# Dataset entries
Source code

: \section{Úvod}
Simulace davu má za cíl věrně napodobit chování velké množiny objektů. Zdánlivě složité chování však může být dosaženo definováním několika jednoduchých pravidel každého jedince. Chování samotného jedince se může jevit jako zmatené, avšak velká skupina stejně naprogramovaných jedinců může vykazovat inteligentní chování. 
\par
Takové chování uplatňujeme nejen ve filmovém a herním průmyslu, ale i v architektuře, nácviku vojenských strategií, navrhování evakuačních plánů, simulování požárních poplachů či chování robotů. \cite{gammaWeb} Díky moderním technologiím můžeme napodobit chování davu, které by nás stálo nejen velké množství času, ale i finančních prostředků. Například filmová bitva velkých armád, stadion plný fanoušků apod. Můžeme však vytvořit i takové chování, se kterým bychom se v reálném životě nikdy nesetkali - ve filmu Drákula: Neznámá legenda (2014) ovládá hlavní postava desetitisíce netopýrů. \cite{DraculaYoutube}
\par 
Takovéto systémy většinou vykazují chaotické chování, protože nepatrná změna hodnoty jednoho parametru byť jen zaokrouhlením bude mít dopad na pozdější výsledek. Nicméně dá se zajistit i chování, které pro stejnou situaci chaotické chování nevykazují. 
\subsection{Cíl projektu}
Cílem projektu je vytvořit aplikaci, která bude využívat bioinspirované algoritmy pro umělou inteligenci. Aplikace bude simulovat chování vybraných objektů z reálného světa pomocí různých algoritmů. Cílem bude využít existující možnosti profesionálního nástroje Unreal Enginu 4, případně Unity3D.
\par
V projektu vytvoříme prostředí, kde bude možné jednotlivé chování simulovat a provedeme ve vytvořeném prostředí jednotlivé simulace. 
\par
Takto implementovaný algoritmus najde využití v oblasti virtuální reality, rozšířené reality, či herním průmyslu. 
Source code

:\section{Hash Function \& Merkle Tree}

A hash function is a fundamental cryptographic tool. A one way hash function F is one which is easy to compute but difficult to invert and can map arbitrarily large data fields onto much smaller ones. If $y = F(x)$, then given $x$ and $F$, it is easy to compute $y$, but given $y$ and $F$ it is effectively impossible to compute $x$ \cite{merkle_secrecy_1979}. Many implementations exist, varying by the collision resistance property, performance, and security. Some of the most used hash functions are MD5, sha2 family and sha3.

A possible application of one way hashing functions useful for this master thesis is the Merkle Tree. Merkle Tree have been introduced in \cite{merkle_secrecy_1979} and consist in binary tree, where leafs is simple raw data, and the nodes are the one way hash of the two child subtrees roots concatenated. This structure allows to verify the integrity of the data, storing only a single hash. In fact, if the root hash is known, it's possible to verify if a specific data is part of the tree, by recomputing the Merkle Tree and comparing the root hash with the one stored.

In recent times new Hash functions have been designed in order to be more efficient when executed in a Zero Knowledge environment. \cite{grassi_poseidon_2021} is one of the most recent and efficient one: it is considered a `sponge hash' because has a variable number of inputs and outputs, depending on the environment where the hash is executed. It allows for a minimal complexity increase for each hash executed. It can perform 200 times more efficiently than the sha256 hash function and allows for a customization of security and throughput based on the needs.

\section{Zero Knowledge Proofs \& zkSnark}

# WHAT YOU NEED TO DO
Copy out every line of the data where the word "objektů" occurs.

# PROBLEM SOLUTION
Simulace davu má za cíl věrně napodobit chování velké množiny objektů. Zdánlivě složité chování však může být dosaženo definováním několika jednoduchých pravidel každého jedince. Chování samotného jedince se může jevit jako zmatené, avšak velká skupina stejně naprogramovaných jedinců může vykazovat inteligentní chování. 
Cílem projektu je vytvořit aplikaci, která bude využívat bioinspirované algoritmy pro umělou inteligenci. Aplikace bude simulovat chování vybraných objektů z reálného světa pomocí různých algoritmů. Cílem bude využít existující možnosti profesionálního nástroje Unreal Enginu 4, případně Unity3D.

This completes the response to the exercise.